Often, questions about my hand come completely out of the blue, and there’s no time to anticipate or plan a response. I’m standing at the counter at a convenience store, when the cashier casually asks (in the same tone of voice as if she were inquiring the time), “What happened to your hand?” Or, while I’m walking in the park, a stranger asks the same question. I’m asked a couple of times one month, then not for a year. It’s strange. And after all of these years, I’m still often caught completely off-guard.

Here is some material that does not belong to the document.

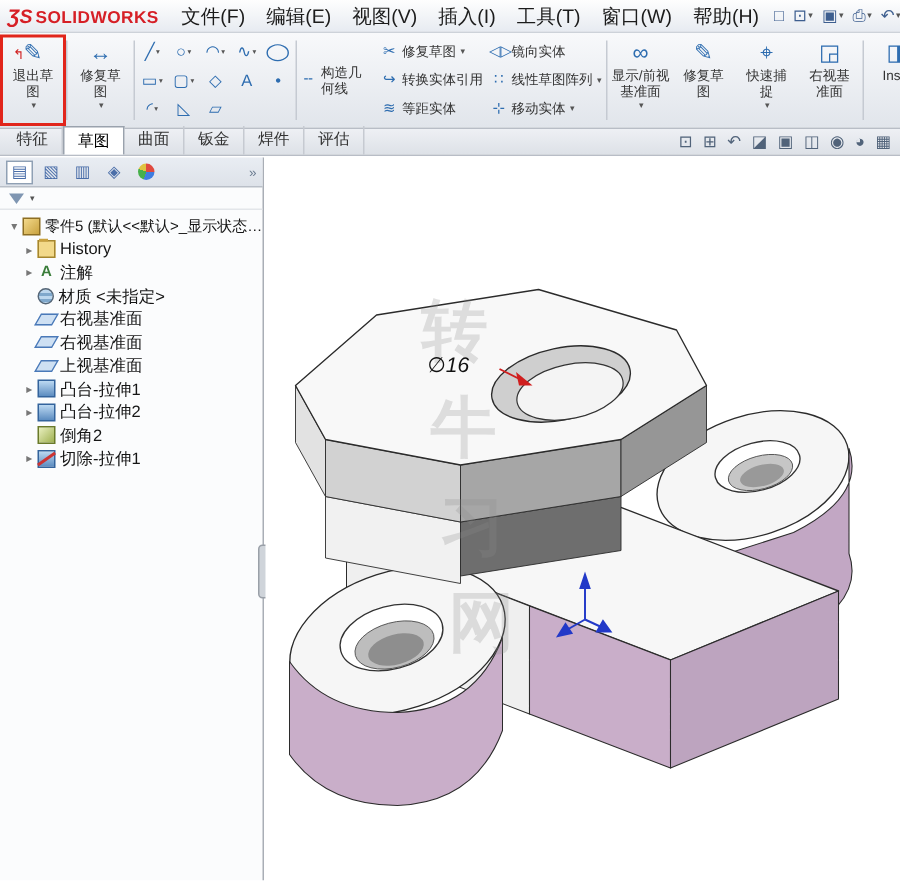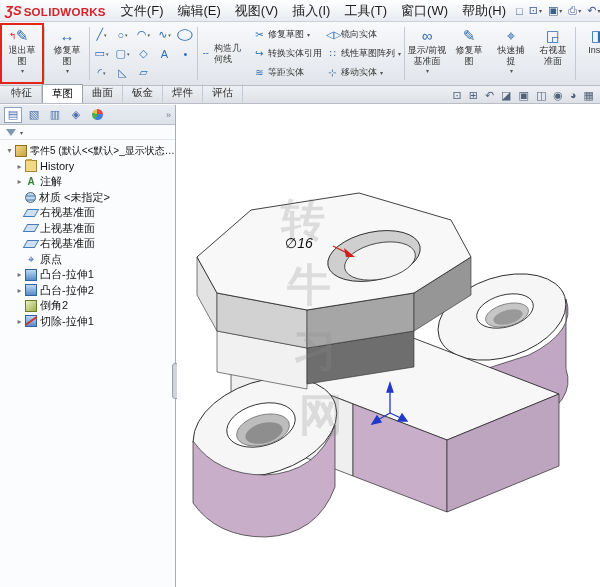"上视基准面" div.trow { order: before "右视基准面" -> after "右视基准面" }
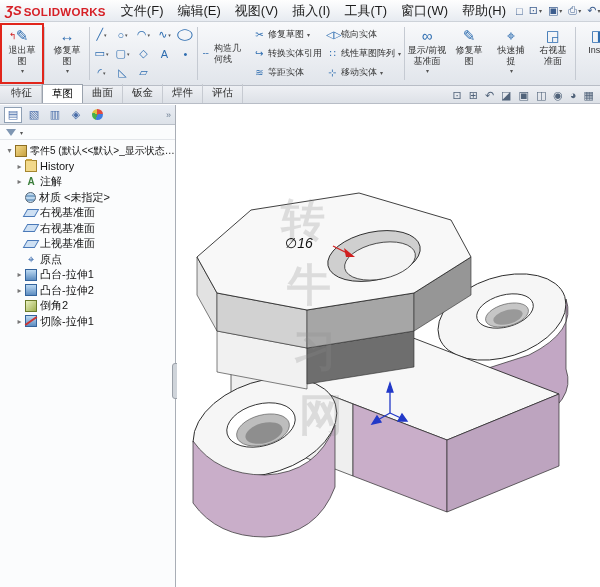"原点" div.trow { html: <div> <span></span> <span></span> <span>原点</span> </div> -> none }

I have found that there are a number of ways to respond to questions, depending on the circumstance, my relationship to the asker, the asker’s intention, and my confidence level at the moment. When I’ve felt really exposed and vulnerable, I have considered (but never actually dared) an angry or vindictive response, such as asking back, “What happened to your face?” Unfortunately, such answers rarely empower. A less retaliatory alternative employs humor to tactfully make light of the situation: “My hand? OH MY … where did my fingers go?? I just had them! Can you please help me find them?” When I’m standing in a group, my inclination often is to avoid a focus on my hand by changing the subject. I recognize, however, that for me, it can be more helpful to answer directly and move on.
Sometimes I would ask back, “What do you mean by ‘happened’?” To the quizzical looks, I share my spiritual outlook that G-d made me this way. When it seems appropriate, I take the opportunity to educate the inquirer with the most probable medical explanation of symbrachydactyly. Sometimes a stranger will preface “the question” with: “I hope you don’t mind, but can I ask you a question?” If I think that he merely wants to know where I bought my shoes, I may answer “yes.” But, in twenty-six years, only one question has ever followed that opener: you know, “the question.” I have learned that sometimes I prefer not to share extremely personal information with people whom I do not know very well. In this context, for example, I might offer this stranger the opportunity to reconsider the propriety of his inquiry: “Well, that depends. Will it hurt?” Or just simply, “No thanks.”
Just to reiterate, the important issues to address the issue with your child are discussing strategies and choosing responses that they tolerate. The issue won’t go away by itself, but you have a wonderful opportunity to help your child feel empowered. I’m certain that many of you have probably figured out a better response than any of these. I’d love to hear how you and your child have dealt with “the question.”
At one of the weekend sessions for parents with children with hand differences, one mother recounted overhearing her four year old daughter’s explanation of her missing hand to another young child. To this day, it is still the most beautiful response I have heard:
When I was an angel in heaven, I had two hands, and another little girl had no hands. So I gave her one of mine.
©2023. Laura Faye Clubok, MS, OTR/L, On The Other Hand Therapy.